Key Facts
- Category
- Data Processing
- Input Types
- textarea, checkbox, number
- Output Type
- json
- Sample Coverage
- 4
- API Ready
- Yes
Overview
The JSON Data Lineage Tracer is a data engineering utility that maps field paths, derived dependencies, and transformation histories within JSON structures. By combining source JSON data with optional derivation rules, it generates a comprehensive field-level lineage graph to help you visualize how data flows and transforms across your ETL pipelines or API responses.
When to Use
- •When auditing ETL pipelines to understand how specific JSON fields are derived from raw source data.
- •When documenting API responses to show downstream consumers the exact origin of aggregated or transformed fields.
- •When debugging complex data mappings where you need to trace the transformation history of specific values.
How It Works
- •Paste your raw JSON payload into the Source JSON field to establish the base data structure.
- •Optionally, provide a Lineage Rules JSON to define how derived fields are calculated from source paths using specific transformations.
- •Toggle whether to include container nodes (objects and arrays) and set a maximum field limit for the output.
- •The tool processes the inputs and generates a structured JSON lineage graph detailing field counts, derived dependencies, and transformation steps.
Use Cases
Examples
1. Tracing API Response Derived Fields
Data Engineer- Background
- An API returns a customer order payload where some fields are calculated on the fly, such as converting cents to dollars and combining names.
- Problem
- Need to document exactly how the 'totalUsd' and 'customerLabel' fields are derived from the raw database output.
- How to Use
- Paste the raw order JSON, then input the derivation rules specifying that 'totalUsd' comes from 'totalCents' divided by 100, and 'customerLabel' concatenates 'firstName' and 'lastName'.
- Example Config
-
{ "rules": [ { "target": "$.order.totalUsd", "sources": ["$.order.totalCents"], "transforms": ["divide_by_100", "round(2)"] }, { "target": "$.order.customerLabel", "sources": ["$.order.customer.firstName", "$.order.customer.lastName"], "transforms": ["concat(\" \")"] } ] } - Outcome
- A JSON lineage graph is generated showing 9 total fields, explicitly linking the 2 derived fields to their original sources and transformation steps.
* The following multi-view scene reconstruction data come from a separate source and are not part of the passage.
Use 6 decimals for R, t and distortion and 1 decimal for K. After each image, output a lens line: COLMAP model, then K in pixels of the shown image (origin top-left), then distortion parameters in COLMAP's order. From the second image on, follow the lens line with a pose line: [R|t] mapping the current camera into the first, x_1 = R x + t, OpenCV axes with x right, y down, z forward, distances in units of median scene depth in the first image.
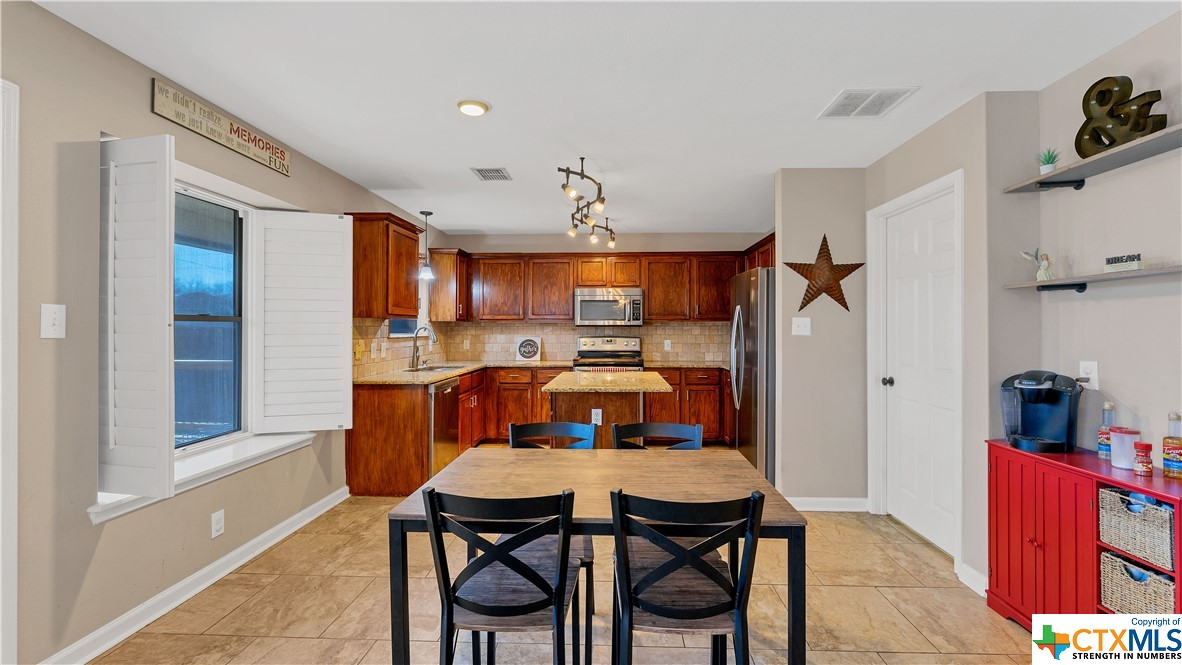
lens RADIAL K [[489.6, 0, 597.6], [0, 489.6, 324.8], [0, 0, 1]] dist [-0.008759, 0.001487]
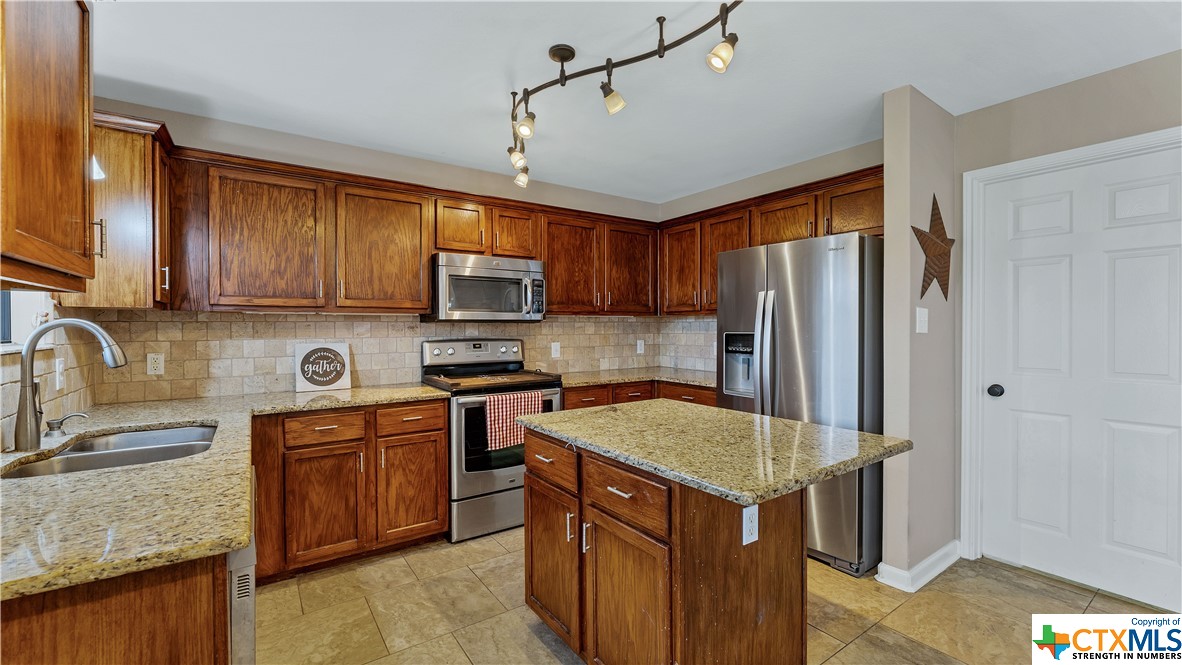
lens RADIAL K [[489.6, 0, 595.5], [0, 489.6, 329.8], [0, 0, 1]] dist [-0.008759, 0.001487]
pose [[0.795068, -0.007422, 0.606474, -0.242470], [-0.000485, 0.999917, 0.012873, 0.005214], [-0.606520, -0.010529, 0.794999, 0.470304]]
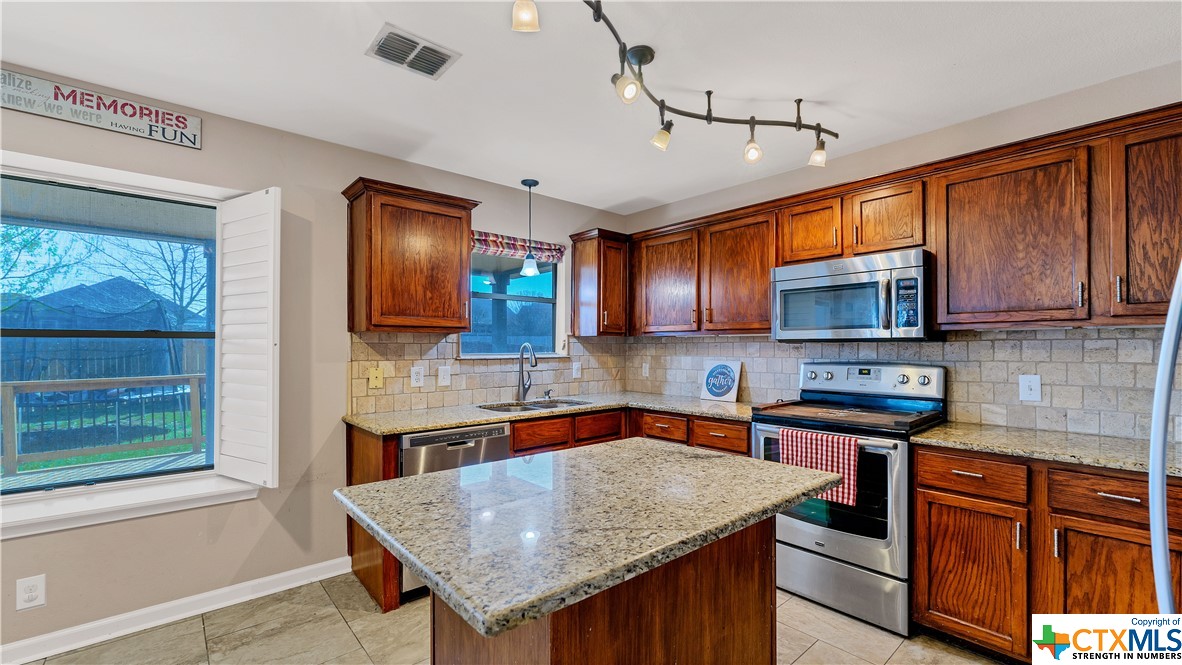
lens RADIAL K [[489.6, 0, 598.1], [0, 489.6, 343.5], [0, 0, 1]] dist [-0.008759, 0.001487]
pose [[0.691265, -0.005986, -0.722577, 0.202922], [0.006202, 0.999978, -0.002351, 0.004972], [0.722575, -0.002856, 0.691287, 0.525228]]
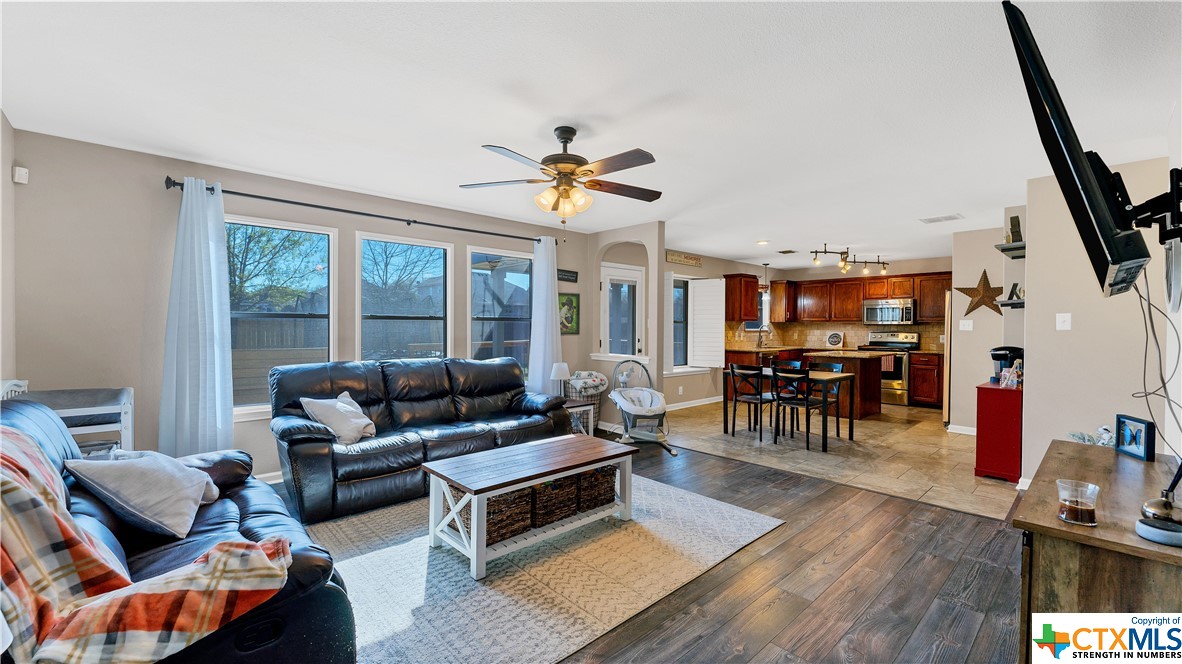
lens RADIAL K [[489.6, 0, 588.8], [0, 489.6, 330.8], [0, 0, 1]] dist [-0.008759, 0.001487]
pose [[0.705883, 0.009214, -0.708268, 0.446038], [0.001965, 0.999886, 0.014966, -0.003412], [0.708326, -0.011956, 0.705785, -0.716817]]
2. Mapping Flat JSON Structures
Backend Developer- Background
- A legacy system outputs a large, nested JSON file with dozens of keys that need to be mapped to a new schema.
- Problem
- Need a quick inventory of all JSON paths without worrying about derived fields or complex transformations.
- How to Use
- Paste the source JSON, leave the lineage rules blank, uncheck 'Include Object And Array Nodes' to focus only on leaf values, and run the tool.
- Outcome
- A clean JSON graph listing all absolute paths for the leaf nodes, making it easy to copy into a mapping spreadsheet.
Try with Samples
jsonRelated Hubs
FAQ
What format should the lineage rules be in?
The rules should be a JSON object containing a 'rules' array, where each rule specifies a 'target' path, an array of 'sources', and an array of 'transforms'.
Can I trace lineage without providing rules?
Yes, if you only provide the source JSON, the tool will map the base field paths without any derived dependencies.
What does the 'Include Object And Array Nodes' option do?
It determines whether parent container structures are included as distinct nodes in the lineage graph, or if only leaf nodes (actual values) are mapped.
Is there a limit to how many fields I can trace?
Yes, you can configure the maximum number of fields in the output, ranging from 10 up to 2,000.
What does the output look like?
The output is a JSON object containing a summary of field counts and a graph object detailing the nodes and their derivation paths.